### [TRY IT]
Some lines in the listing hold the word "local". Return each of them.

### [RECORDS]
_ _ _ _ _

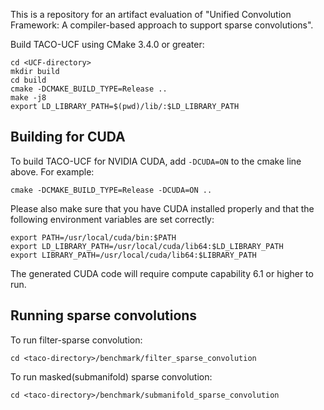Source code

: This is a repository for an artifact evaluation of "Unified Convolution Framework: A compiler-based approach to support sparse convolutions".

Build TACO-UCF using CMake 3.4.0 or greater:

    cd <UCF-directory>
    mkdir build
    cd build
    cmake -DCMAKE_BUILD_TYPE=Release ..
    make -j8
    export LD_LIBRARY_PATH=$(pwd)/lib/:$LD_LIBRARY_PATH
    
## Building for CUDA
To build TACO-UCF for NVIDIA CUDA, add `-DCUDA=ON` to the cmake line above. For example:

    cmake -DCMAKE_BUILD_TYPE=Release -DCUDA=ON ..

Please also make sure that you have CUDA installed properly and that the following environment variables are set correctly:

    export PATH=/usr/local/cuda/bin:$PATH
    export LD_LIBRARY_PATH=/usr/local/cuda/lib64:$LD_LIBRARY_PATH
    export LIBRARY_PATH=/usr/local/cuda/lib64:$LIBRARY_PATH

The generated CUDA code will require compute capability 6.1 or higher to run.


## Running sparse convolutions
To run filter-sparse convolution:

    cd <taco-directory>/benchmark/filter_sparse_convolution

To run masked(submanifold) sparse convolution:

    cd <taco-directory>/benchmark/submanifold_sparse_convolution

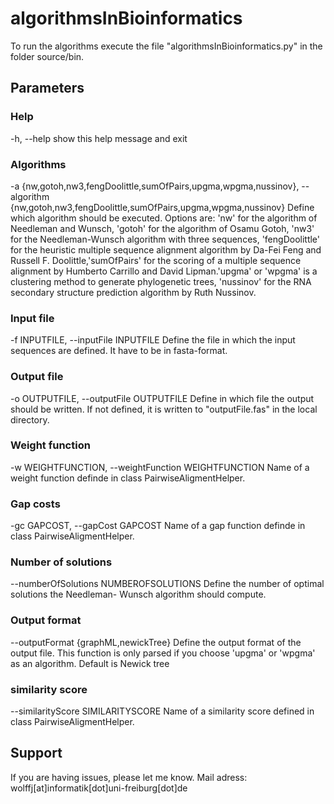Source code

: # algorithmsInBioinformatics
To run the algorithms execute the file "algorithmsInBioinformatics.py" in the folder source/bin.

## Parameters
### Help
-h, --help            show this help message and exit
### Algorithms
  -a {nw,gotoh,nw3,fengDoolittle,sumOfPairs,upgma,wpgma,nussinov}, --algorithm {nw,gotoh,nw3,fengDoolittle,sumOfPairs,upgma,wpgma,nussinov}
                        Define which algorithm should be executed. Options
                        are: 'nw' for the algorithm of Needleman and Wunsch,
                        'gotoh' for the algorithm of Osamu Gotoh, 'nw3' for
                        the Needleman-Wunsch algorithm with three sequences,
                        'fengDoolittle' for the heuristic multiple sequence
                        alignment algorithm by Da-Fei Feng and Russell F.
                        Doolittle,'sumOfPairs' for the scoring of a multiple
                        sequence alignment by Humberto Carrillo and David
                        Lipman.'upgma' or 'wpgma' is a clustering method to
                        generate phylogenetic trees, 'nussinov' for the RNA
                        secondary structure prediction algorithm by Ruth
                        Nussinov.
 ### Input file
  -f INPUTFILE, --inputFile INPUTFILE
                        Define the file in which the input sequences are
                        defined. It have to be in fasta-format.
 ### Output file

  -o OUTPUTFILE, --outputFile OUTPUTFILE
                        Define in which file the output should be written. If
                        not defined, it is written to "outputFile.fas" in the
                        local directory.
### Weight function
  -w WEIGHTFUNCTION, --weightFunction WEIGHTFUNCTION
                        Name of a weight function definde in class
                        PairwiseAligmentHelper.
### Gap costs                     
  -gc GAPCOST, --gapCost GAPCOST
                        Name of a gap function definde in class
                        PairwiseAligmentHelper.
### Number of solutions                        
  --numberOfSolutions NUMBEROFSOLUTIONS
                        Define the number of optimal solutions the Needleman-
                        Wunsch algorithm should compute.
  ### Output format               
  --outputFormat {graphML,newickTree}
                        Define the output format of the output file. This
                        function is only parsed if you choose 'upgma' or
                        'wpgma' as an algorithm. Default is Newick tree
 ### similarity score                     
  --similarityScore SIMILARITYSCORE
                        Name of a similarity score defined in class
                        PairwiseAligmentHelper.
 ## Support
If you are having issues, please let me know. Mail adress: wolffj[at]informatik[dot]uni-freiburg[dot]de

_ _ _ _ _

### [ANSWER FOR THIS EXERCISE]
    export PATH=/usr/local/cuda/bin:$PATH
    export LD_LIBRARY_PATH=/usr/local/cuda/lib64:$LD_LIBRARY_PATH
    export LIBRARY_PATH=/usr/local/cuda/lib64:$LIBRARY_PATH
                        local directory.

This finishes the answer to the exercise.